Little new has emerged about Jeffrey Epstein since Thursday's reports that he was found injured in his jail cell. Epstein reportedly had bruises on his neck, but as the AP notes, it remains unclear whether they were self-inflicted or caused by an attacker. According to the US Bureau of Prisons, the 66-year-old received treatment and remains in the custody of the Metropolitan Correctional Center in New York City. Jail records say nothing of a trip to the hospital. In the meantime, the New York Times and the Wall Street Journal are out with detailed stories of how Epstein—who is accused of sexually abusing dozens of underage girls—made his fortune. Coverage:
- Key figure: In both stories, retail mogul Leslie Wexner (The Limited, Victoria's Secret, L Brands, etc.) factors prominently. The Journal estimates Epstein made $200 million from Wexner alone, after Wexner gave him unprecedented control—including power of attorney—over the management of his finances, charities, and even personal life (as in, drafting a prenup). The Times uses the word "mystery" in assessing why Wexner, then "in the prime of his career," gave up so much control to "an outsider with a thin résumé and scant financial experience."
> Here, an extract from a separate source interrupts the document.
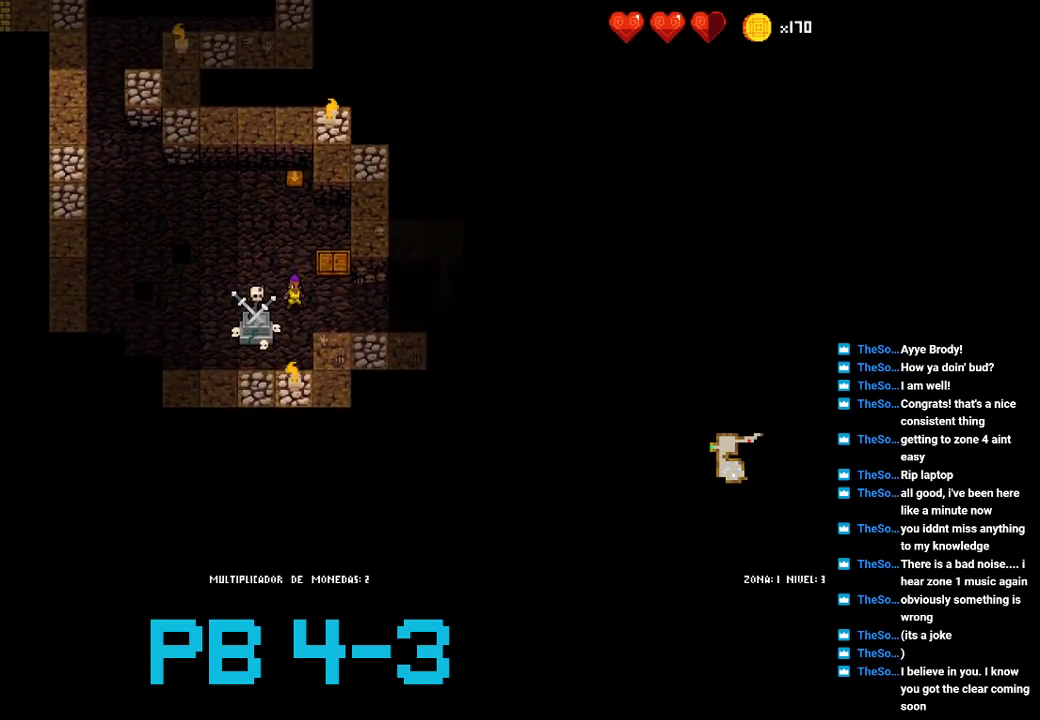
{"buttons": [], "events": [[33, "CIRCLE", "down"], [133, "CIRCLE", "up"], [267, "CIRCLE", "down"], [383, "CIRCLE", "up"]]}
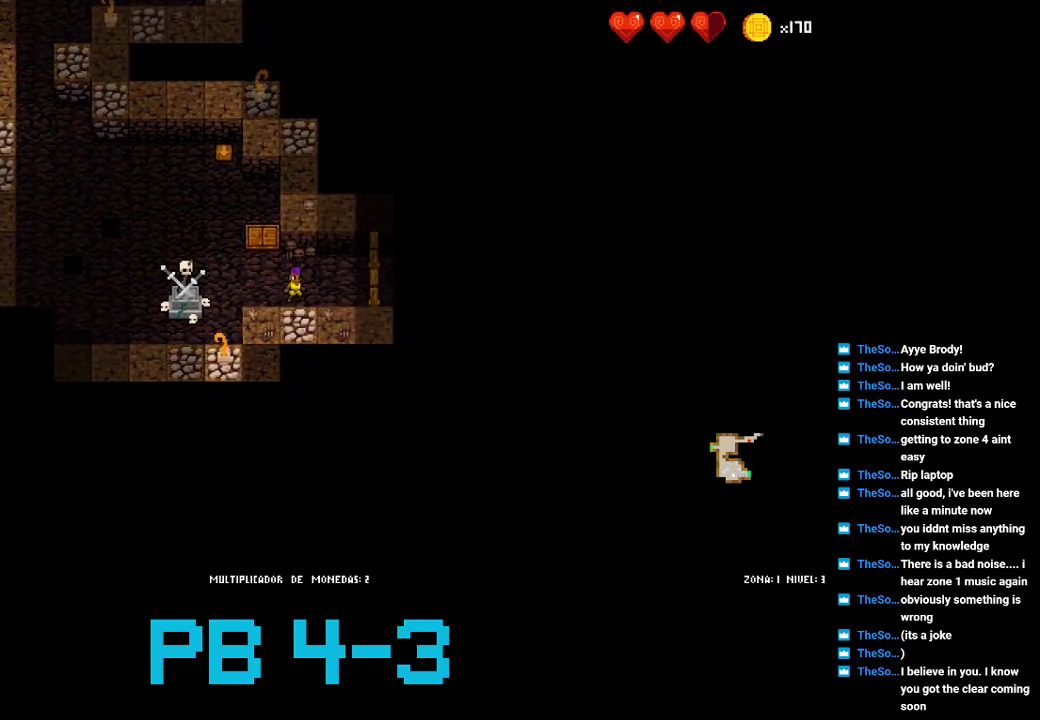
{"buttons": [], "events": [[17, "CIRCLE", "down"], [83, "CIRCLE", "up"], [217, "CIRCLE", "down"], [283, "CIRCLE", "up"], [417, "CIRCLE", "down"], [483, "CIRCLE", "up"]]}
- And more: The association with Wexner gave Epstein credibility to craft similar arrangements with other uber-rich clients, including financier Leon Black, Johnson & Johnson heiress Elizabeth Johnson, and hedge-fund operator Glenn Dubin. As the Journal explains, "he became deeply entwined in the financial lives of his clients, who put him in charge of their charities, placed his name on deeds for their properties and let him control their savings." But as the Times notes, Epstein also used his connections to Wexner to gain close access to aspiring young models and actresses.